Başbakan Recep Tayyip Erdoğan, "Yaklaşık 50 yıl içinde oluşmuş bir büyük sorunu, bir büyük tahribatı, 11 yıl gibi kısa bir sürede çok büyük oranda tamir ettik. Şehirlerimizdeki çirkin görüntü, sağlıksız hayat şartları, altyapı eksikliği, özellikle de depreme dayanıksız yapılar, şu anda kentsel dönüşümle artık farklı bir çehreye kavuşmaya başladı" dedi.
Erdoğan, Ramada Plaza Tekstilkent'te düzenlenen Esenler Belediyesi Şehir Yazarları ve Akademisyenleri Toplantısı'nda yaptığı konuşmada, şu anda, toplu konut ve kentsel dönüşüm gayretlerinin belli çevreler tarafından kıyasıya eleştirildiğine şahit olduklarını ve bu eleştiriyi çok haksız bulduklarını söyledi.
İstanbul'un, Ankara'nın gecekondu sorununun çok çabuk unutulduğunu dile getiren Erdoğan, gecekonduların, geleneksel konut mimarisini yansıtmadığını ve gecekonduların tarihi eser de olmadığını belirtti.
###
» Aşağıdakileri tamamlayın:
1: Alıntıda "Başbakan Recep Tayyip" ile "haksız bulduklarını söyledi." arasındaki bölümü, bu ifadeler de dahil olmak üzere, hiç değiştirmeden yazın.
2: Alıntıda "Erdoğan, Ramada Plaza Tekstilkent'te" sözleriyle başlayan paragrafı, ana bilgilerini koruyarak daha kısa biçimde yeniden yazın.
3: Alıntıya göre Erdoğan'ın şehirlerde kentsel dönüşümle farklı bir çehreye kavuşmaya başladığını söylediği sorunları sıralayın.
Sonraki satırlar başka bir kaynaktan alınmıştır.
###
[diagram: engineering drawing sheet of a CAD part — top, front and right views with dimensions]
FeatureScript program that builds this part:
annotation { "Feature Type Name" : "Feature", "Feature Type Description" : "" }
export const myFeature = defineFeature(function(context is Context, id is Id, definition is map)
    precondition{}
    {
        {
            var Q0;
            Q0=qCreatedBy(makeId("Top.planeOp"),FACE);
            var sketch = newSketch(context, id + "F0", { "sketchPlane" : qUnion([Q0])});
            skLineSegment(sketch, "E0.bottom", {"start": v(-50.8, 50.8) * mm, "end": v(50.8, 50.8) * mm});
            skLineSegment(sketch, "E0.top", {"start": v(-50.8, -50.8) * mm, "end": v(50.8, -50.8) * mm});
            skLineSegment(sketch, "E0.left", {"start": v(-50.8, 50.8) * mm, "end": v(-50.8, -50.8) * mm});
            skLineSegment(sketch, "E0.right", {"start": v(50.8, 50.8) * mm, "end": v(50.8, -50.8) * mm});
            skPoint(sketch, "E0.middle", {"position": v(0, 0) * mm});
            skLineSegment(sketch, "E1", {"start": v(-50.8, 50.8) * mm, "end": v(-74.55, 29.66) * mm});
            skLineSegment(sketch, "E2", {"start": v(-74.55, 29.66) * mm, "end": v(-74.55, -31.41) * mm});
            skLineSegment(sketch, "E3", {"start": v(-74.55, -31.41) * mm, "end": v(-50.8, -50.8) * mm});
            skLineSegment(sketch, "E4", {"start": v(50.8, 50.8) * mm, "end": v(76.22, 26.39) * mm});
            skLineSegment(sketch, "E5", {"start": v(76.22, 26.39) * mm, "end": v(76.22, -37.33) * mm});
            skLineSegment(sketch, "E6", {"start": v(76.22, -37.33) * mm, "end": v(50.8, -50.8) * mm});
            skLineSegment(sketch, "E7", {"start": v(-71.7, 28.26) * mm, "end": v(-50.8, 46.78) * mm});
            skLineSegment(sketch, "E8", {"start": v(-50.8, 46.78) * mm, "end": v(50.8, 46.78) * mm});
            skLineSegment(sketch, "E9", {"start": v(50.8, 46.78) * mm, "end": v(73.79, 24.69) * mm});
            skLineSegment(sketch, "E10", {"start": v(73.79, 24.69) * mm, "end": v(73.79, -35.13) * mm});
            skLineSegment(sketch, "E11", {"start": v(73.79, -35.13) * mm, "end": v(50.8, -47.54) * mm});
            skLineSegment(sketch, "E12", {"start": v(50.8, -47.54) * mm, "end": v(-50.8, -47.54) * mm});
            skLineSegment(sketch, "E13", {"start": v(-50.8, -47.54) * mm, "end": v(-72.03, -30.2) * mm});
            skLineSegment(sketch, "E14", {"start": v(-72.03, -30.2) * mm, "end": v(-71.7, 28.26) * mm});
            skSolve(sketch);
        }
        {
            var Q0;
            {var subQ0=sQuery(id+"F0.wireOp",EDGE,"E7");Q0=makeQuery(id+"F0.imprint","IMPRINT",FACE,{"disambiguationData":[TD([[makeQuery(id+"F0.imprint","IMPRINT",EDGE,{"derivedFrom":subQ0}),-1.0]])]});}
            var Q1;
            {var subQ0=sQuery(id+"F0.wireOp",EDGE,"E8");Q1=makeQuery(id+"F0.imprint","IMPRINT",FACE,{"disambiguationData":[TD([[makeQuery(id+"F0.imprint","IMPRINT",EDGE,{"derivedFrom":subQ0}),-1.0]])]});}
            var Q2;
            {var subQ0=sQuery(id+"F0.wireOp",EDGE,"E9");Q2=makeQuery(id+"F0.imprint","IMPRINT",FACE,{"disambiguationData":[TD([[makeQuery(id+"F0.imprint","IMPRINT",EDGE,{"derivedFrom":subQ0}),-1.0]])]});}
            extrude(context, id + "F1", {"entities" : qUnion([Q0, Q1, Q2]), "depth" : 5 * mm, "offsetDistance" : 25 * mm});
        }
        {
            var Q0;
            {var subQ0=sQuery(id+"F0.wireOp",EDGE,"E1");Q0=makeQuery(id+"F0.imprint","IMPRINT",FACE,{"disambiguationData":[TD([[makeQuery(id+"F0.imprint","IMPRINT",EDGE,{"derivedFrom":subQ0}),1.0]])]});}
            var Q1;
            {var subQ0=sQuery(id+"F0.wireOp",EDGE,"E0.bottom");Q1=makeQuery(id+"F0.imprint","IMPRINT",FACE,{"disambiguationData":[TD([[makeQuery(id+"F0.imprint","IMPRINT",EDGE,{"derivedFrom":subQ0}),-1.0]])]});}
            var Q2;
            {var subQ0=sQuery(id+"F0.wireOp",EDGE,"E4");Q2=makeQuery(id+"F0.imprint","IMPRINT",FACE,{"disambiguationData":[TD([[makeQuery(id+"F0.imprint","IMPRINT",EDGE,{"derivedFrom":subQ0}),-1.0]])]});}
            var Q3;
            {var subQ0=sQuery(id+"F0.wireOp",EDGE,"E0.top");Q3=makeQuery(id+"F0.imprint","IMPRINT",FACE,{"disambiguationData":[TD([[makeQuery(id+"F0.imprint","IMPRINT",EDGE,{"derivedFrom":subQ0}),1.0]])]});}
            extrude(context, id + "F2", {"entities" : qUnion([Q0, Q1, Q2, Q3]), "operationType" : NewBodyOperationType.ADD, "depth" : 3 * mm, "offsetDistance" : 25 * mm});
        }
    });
###
» Yanıtlar:
1:
Başbakan Recep Tayyip Erdoğan, "Yaklaşık 50 yıl içinde oluşmuş bir büyük sorunu, bir büyük tahribatı, 11 yıl gibi kısa bir sürede çok büyük oranda tamir ettik. Şehirlerimizdeki çirkin görüntü, sağlıksız hayat şartları, altyapı eksikliği, özellikle de depreme dayanıksız yapılar, şu anda kentsel dönüşümle artık farklı bir çehreye kavuşmaya başladı" dedi.
Erdoğan, Ramada Plaza Tekstilkent'te düzenlenen Esenler Belediyesi Şehir Yazarları ve Akademisyenleri Toplantısı'nda yaptığı konuşmada, şu anda, toplu konut ve kentsel dönüşüm gayretlerinin belli çevreler tarafından kıyasıya eleştirildiğine şahit olduklarını ve bu eleştiriyi çok haksız bulduklarını söyledi.

2: Erdoğan, Ramada Plaza Tekstilkent'teki Esenler Belediyesi Şehir Yazarları ve Akademisyenleri Toplantısı'nda, toplu konut ve kentsel dönüşüm çalışmalarının bazı çevrelerce sert biçimde eleştirildiğini ve bu eleştiriyi çok haksız bulduklarını söyledi.

3:
- Çirkin görüntü
- Sağlıksız hayat şartları
- Altyapı eksikliği
- Depreme dayanıksız yapılar